Zoey laughed. “Wally’s a little protective of me.”

“I noticed,” Ben followed her up the back steps, noticing too that she had a smear of dirt right across her backside. He had to fight the urge to brush it away.

“It’s okay.” She paused near the back door. “I sort of like it. I never did have a father to fuss over me, you know, to do all those things that fathers are supposed to do for their daughters. Tell them when to change the oil in their car and to interrogate their suitors. Not that I had any when I was growing up. Suitors, that is.” She pointed to the side of the house and noted, “I just had the siding replaced. I think it will weather really nicely, to a sort of soft gray.”


I
find that really hard to believe.”

“No, it’s true.” She insisted. “Cedar changes color as it ages.”

“I meant, I can’t believe that every boy in Chester County wasn’t beating a path to your door.”

“Not hardly. I was the only girl in my graduating class who went the entire four years of high school without a date.” She opened the back door and beckoned him to follow into the small back entry that led into the kitchen.

“You have to be kidding.”

“If you had seen me back then, you wouldn’t have to ask.

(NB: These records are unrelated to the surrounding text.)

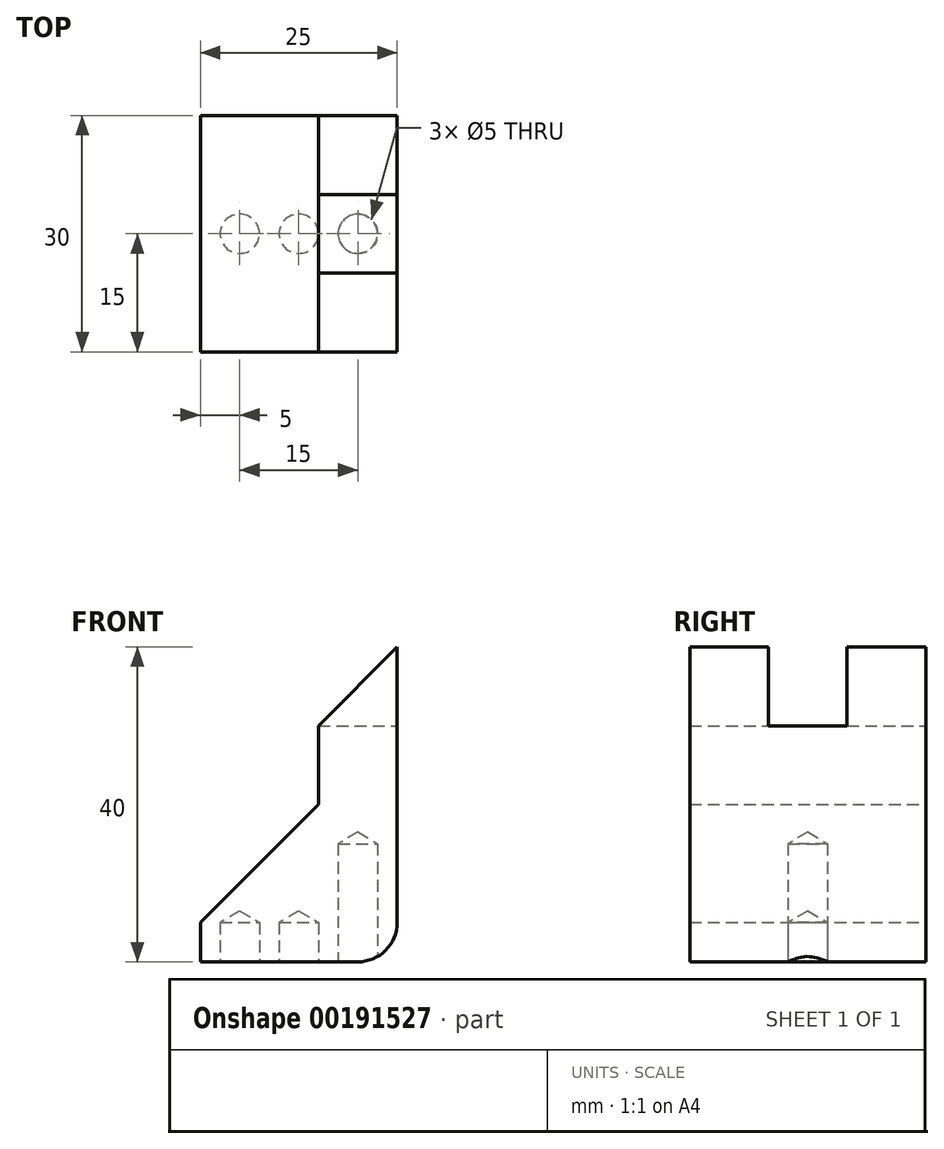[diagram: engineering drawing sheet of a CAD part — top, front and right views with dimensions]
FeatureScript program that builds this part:
annotation { "Feature Type Name" : "Feature", "Feature Type Description" : "" }
export const myFeature = defineFeature(function(context is Context, id is Id, definition is map)
    precondition{}
    {
        {
            var Q0;
            Q0=qCreatedBy(makeId("Front.planeOp"),FACE);
            var sketch = newSketch(context, id + "F5", { "sketchPlane" : qUnion([Q0])});
            skLineSegment(sketch, "E0", {"start": v(0, 0) * mm, "end": v(20, 0) * mm});
            skLineSegment(sketch, "E1", {"start": v(20, 0) * mm, "end": v(20, 20) * mm});
            skLineSegment(sketch, "E2", {"start": v(20, 20) * mm, "end": v(0, 0) * mm});
            skLineSegment(sketch, "E3", {"start": v(10, 0) * mm, "end": v(10, 10) * mm});
            skLineSegment(sketch, "E4", {"start": v(20, 0) * mm, "end": v(20, -10) * mm});
            skLineSegment(sketch, "E5", {"start": v(20, -10) * mm, "end": v(-5, -10) * mm});
            skLineSegment(sketch, "E6", {"start": v(-5, -10) * mm, "end": v(-5, -5) * mm});
            skLineSegment(sketch, "E7", {"start": v(20, 20) * mm, "end": v(-5, -5) * mm});
            skLineSegment(sketch, "E8", {"start": v(10, 10) * mm, "end": v(20, 10) * mm});
            skLineSegment(sketch, "E9", {"start": v(10, 10) * mm, "end": v(10, 20) * mm});
            skLineSegment(sketch, "E10", {"start": v(20, 20) * mm, "end": v(20, 30) * mm});
            skLineSegment(sketch, "E11", {"start": v(20, 30) * mm, "end": v(10, 20) * mm});
            skLineSegment(sketch, "E12", {"start": v(10, 20) * mm, "end": v(20, 20) * mm});
            skSolve(sketch);
        }
        {
            var Q0;
            {var subQ2=sQuery(id+"F5.wireOp",EDGE,"E9");Q0=makeQuery(id+"F5.imprint","IMPRINT",FACE,{"disambiguationData":[TD([[makeQuery(id+"F5.imprint","IMPRINT",EDGE,{"derivedFrom":subQ2}),-1.0]])]});}
            var Q1;
            {var subQ3=sQuery(id+"F5.wireOp",EDGE,"E8");Q1=makeQuery(id+"F5.imprint","IMPRINT",FACE,{"disambiguationData":[TD([[makeQuery(id+"F5.imprint","IMPRINT",EDGE,{"derivedFrom":subQ3}),1.0]])]});}
            var Q2;
            {var subQ3=sQuery(id+"F5.wireOp",EDGE,"E3");Q2=makeQuery(id+"F5.imprint","IMPRINT",FACE,{"disambiguationData":[TD([[makeQuery(id+"F5.imprint","IMPRINT",EDGE,{"derivedFrom":subQ3}),-1.0]])]});}
            var Q3;
            {var subQ3=sQuery(id+"F5.wireOp",EDGE,"E3");Q3=makeQuery(id+"F5.imprint","IMPRINT",FACE,{"disambiguationData":[TD([[makeQuery(id+"F5.imprint","IMPRINT",EDGE,{"derivedFrom":subQ3}),1.0]])]});}
            var Q4;
            {var subQ0=sQuery(id+"F5.wireOp",EDGE,"E4");Q4=makeQuery(id+"F5.imprint","IMPRINT",FACE,{"disambiguationData":[TD([[makeQuery(id+"F5.imprint","IMPRINT",EDGE,{"derivedFrom":subQ0}),-1.0]])]});}
            extrude(context, id + "F0", {"entities" : qUnion([Q0, Q1, Q2, Q3, Q4]), "depth" : 30 * mm});
        }
        {
            var Q0;
            Q0=makeQuery(id+"F5.imprint","IMPRINT",FACE,{"disambiguationData":[TD([[makeQuery(id+"F5.imprint","IMPRINT",EDGE,{"derivedFrom":sQuery(id+"F5.wireOp",EDGE,"E10")}),1.0]])]});
            extrude(context, id + "F1", {"entities" : qUnion([Q0]), "operationType" : NewBodyOperationType.ADD, "depth" : 10 * mm});
        }
        {
            var Q0;
            Q0=makeQuery(id+"F0.opExtrude","CAP_FACE",FACE,{"disambiguationData":[OSD([sQuery(id+"F5.wireOp",EDGE,"E1"),sQuery(id+"F5.wireOp",EDGE,"E4"),sQuery(id+"F5.wireOp",EDGE,"E5"),sQuery(id+"F5.wireOp",EDGE,"E6"),sQuery(id+"F5.wireOp",EDGE,"E7"),sQuery(id+"F5.wireOp",EDGE,"E9"),sQuery(id+"F5.wireOp",EDGE,"E12")])],"isStart":false});
            var sketch = newSketch(context, id + "F6", { "sketchPlane" : qUnion([Q0])});
            skLineSegment(sketch, "E13", {"start": v(20, 20) * mm, "end": v(20, 30) * mm});
            skLineSegment(sketch, "E14", {"start": v(20, 30) * mm, "end": v(10, 20) * mm});
            skLineSegment(sketch, "E15", {"start": v(10, 20) * mm, "end": v(10, 20) * mm});
            skSolve(sketch);
        }
        {
            var Q0;
            Q0 = qSketchRegion(id + "F6", true);
            var Q1;
            Q1=makeQuery(id+"F6.imprint","IMPRINT",FACE,{"disambiguationData":[TD([[makeQuery(id+"F6.imprint","IMPRINT",EDGE,{"derivedFrom":sQuery(id+"F6.wireOp",EDGE,"E13")}),1.0]])]});
            extrude(context, id + "F7", {"entities" : qUnion([Q0, Q1]), "operationType" : NewBodyOperationType.ADD, "oppositeDirection" : true, "depth" : 10 * mm});
        }
        {
            var Q0;
            Q0=makeQuery(id+"F0.opExtrude","SWEPT_FACE",FACE,{"disambiguationData":[OSD([sQuery(id+"F5.wireOp",EDGE,"E5")])]});
            var sketch = newSketch(context, id + "F2", { "sketchPlane" : qUnion([Q0])});
            skPoint(sketch, "E16", {"position": v(7.5, 15) * mm});
            skPoint(sketch, "E16.positionSnap0", {"position": v(7.5, 0) * mm});
            skPoint(sketch, "E16.positionSnap1", {"position": v(-5, 15) * mm});
            skLineSegment(sketch, "E17", {"start": v(-5, 15) * mm, "end": v(20, 15) * mm});
            skLineSegment(sketch, "E18", {"start": v(-5, 15) * mm, "end": v(0, 15) * mm});
            skLineSegment(sketch, "E19", {"start": v(20, 15) * mm, "end": v(15, 15) * mm});
            skPoint(sketch, "E20", {"position": v(0, 15) * mm});
            skPoint(sketch, "E21", {"position": v(15, 15) * mm});
            skSolve(sketch);
        }
        {
            var Q0;
            Q0=sQuery(id+"F2.wireOp",VERTEX,"E21");
            var Q1;
            Q1=makeQuery(id+"F0.opExtrude","SWEPT_BODY",BODY,{"disambiguationData":[OSD([sQuery(id+"F5.wireOp",EDGE,"E1"),sQuery(id+"F5.wireOp",EDGE,"E4"),sQuery(id+"F5.wireOp",EDGE,"E5"),sQuery(id+"F5.wireOp",EDGE,"E6"),sQuery(id+"F5.wireOp",EDGE,"E7"),sQuery(id+"F5.wireOp",EDGE,"E9"),sQuery(id+"F5.wireOp",EDGE,"E12")])]});
            hole(context, id + "F3", {"style" : HoleStyle.SIMPLE, "endStyle" : HoleEndStyle.BLIND, "holeDiameter" : 5 * mm, "holeDepth" : 15 * mm, "locations" : qUnion([Q0]), "scope" : qUnion([Q1])});
        }
        {
            var Q0;
            Q0=sQuery(id+"F2.wireOp",VERTEX,"E16");
            var Q1;
            Q1=sQuery(id+"F2.wireOp",VERTEX,"E20");
            var Q2;
            Q2=makeQuery(id+"F0.opExtrude","SWEPT_BODY",BODY,{"disambiguationData":[OSD([sQuery(id+"F5.wireOp",EDGE,"E1"),sQuery(id+"F5.wireOp",EDGE,"E4"),sQuery(id+"F5.wireOp",EDGE,"E5"),sQuery(id+"F5.wireOp",EDGE,"E6"),sQuery(id+"F5.wireOp",EDGE,"E7"),sQuery(id+"F5.wireOp",EDGE,"E9"),sQuery(id+"F5.wireOp",EDGE,"E12")])]});
            hole(context, id + "F8", {"style" : HoleStyle.SIMPLE, "endStyle" : HoleEndStyle.BLIND, "holeDiameter" : 5 * mm, "holeDepth" : 5 * mm, "locations" : qUnion([Q0, Q1]), "scope" : qUnion([Q2])});
        }
        {
            var Q0;
            Q0=makeQuery(id+"F0.opExtrude","SWEPT_EDGE",EDGE,{"disambiguationData":[OSD([sQuery(id+"F5.wireOp",EDGE,"E4"),sQuery(id+"F5.wireOp",EDGE,"E5")])]});
            fillet(context, id + "F4", {"entities" : qUnion([Q0]), "radius" : 5 * mm, "tangentPropagation" : true, "allowEdgeOverflow" : false});
        }
    });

Gawky, braces till I was sixteen, all leg, too much hair


She grabbed a handful of the black silk that hung across her shoulders in a deep wave and shuddered. “Anyway, to get back to Wally, he sort of adopted me. He’s been a good friend. Now, you wanted to see the house.”

She gave him the downstairs tour, starting with the dining room.

“This is nice.” He ran his hand appreciatively over the top of the smooth pine tavern table that stood in the middle of the room. “Beautiful. Antique?”

“Yes,” she nodded. “And local. The dealer I bought it from told me that it was made right here in Lancaster County.”

“I passed several antique shops on my way out here.”

“This area is known for the number of quality antique pieces that still can be found. You just have to be careful, because there are a lot of reproductions on the market. You have to know what you want, and what you’re looking at, or you could get duped. The good news is that the repros are top quality, so if it doesn’t matter to you if something is really old or not, you can really get some great pieces at very reasonable prices.”

“I’ll keep that in mind.” He paused to look out the window. “Beautiful view here.”

“One of my favorites. I can’t wait till those lilacs bloom. It will smell wonderful.” She turned her back and
led him into the living room, saying, “I’ve just had the fireplace tile restored. Some of them had come loose.”

He bent to inspect the tiles, tracing the handsome Art Deco design with his index finger. She bent down to point out the differences, one tile from another. The faint trace of her perfume—a soft and dreamy rose scent—drifted around him, and her eyes took on a faint glow as she told him how she had managed to trace the maker of the tiles.

“He had started his career as a tile maker, took on a lot of local jobs to pay the rent, but what he really wanted to do was to make pottery, which he did, in his later years. I found two of his pieces, and hope to find more. Want to see?”